> YOUR GOAL: Reproduce word for word every line from the one containing "mudah, meningkatkan" through the end of the listing below; omit the pictures.

> RECORDED INFORMATION:
########

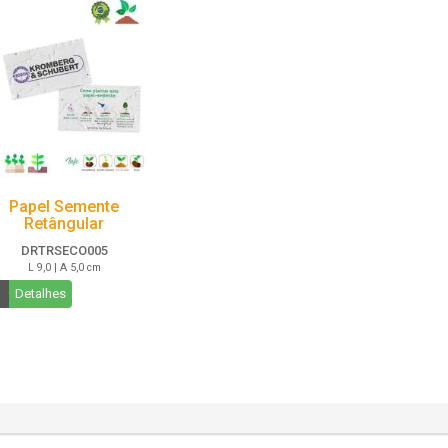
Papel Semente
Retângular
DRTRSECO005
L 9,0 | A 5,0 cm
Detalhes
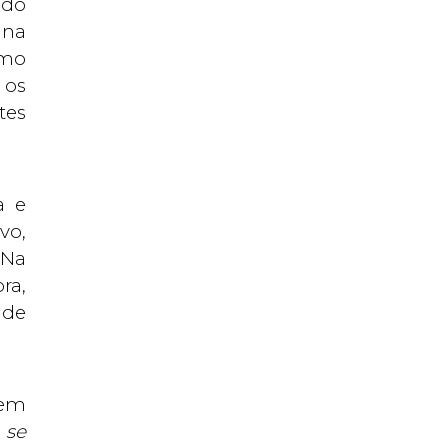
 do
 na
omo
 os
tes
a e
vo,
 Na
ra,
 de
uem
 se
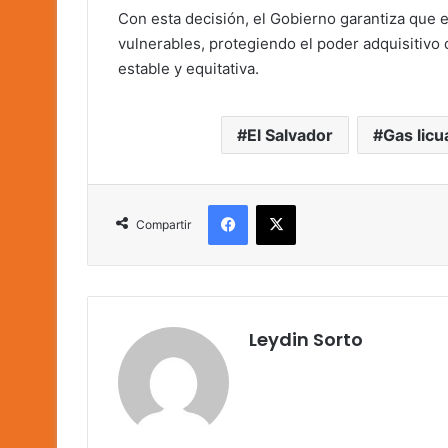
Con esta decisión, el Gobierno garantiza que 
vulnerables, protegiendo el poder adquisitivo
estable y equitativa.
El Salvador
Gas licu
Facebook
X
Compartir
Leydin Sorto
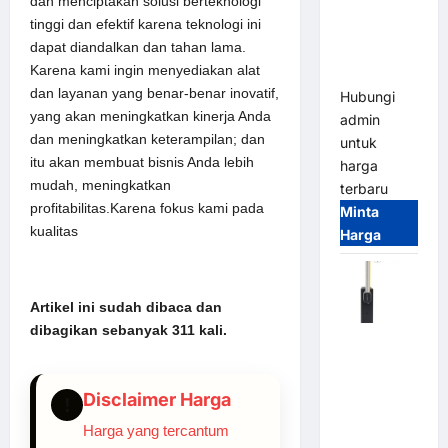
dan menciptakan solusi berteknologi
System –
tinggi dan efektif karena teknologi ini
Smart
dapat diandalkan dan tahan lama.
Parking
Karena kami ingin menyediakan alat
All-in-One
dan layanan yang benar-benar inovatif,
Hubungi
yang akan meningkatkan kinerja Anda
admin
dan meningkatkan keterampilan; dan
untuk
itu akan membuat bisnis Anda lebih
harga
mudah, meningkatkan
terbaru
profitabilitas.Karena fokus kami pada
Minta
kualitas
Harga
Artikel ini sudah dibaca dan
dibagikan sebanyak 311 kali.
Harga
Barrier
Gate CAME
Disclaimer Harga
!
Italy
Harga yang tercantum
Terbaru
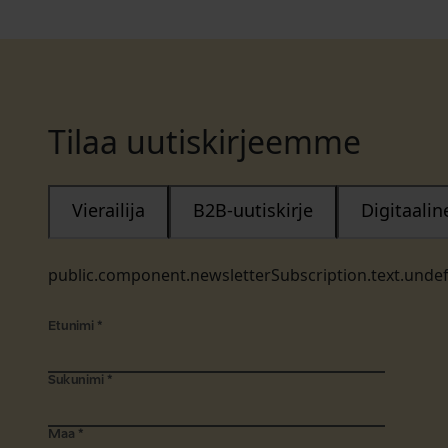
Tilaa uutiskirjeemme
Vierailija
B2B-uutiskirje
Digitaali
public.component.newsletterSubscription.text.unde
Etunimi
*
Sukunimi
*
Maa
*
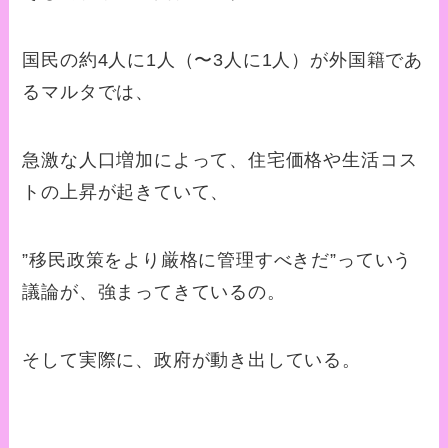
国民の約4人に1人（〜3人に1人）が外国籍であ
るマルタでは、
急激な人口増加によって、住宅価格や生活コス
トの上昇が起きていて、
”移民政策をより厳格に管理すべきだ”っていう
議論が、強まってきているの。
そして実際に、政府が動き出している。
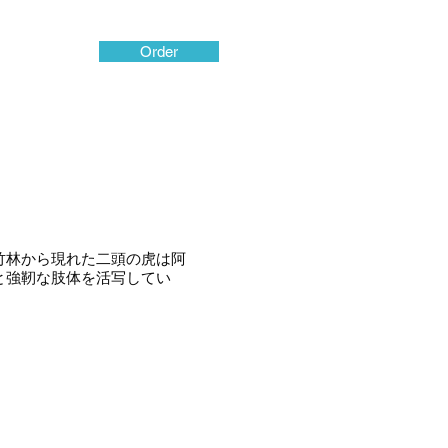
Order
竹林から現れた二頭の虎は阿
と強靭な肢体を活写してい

########

> EXERCISE RESPONSE:
mudah, meningkatkan
terbaru
profitabilitas.Karena fokus kami pada
Minta
kualitas
Harga
Artikel ini sudah dibaca dan
dibagikan sebanyak 311 kali.
Harga
Barrier
Gate CAME
Disclaimer Harga
!
Italy
Harga yang tercantum
Terbaru
Tilaa uutiskirjeemme
Vierailija
B2B-uutiskirje
Digitaali
public.component.newsletterSubscription.text.unde
Etunimi
*
Sukunimi
*
Maa
*
国民の約4人に1人（〜3人に1人）が外国籍であ
るマルタでは、
急激な人口増加によって、住宅価格や生活コス
トの上昇が起きていて、
”移民政策をより厳格に管理すべきだ”っていう
議論が、強まってきているの。
そして実際に、政府が動き出している。
Order
竹林から現れた二頭の虎は阿
と強靭な肢体を活写してい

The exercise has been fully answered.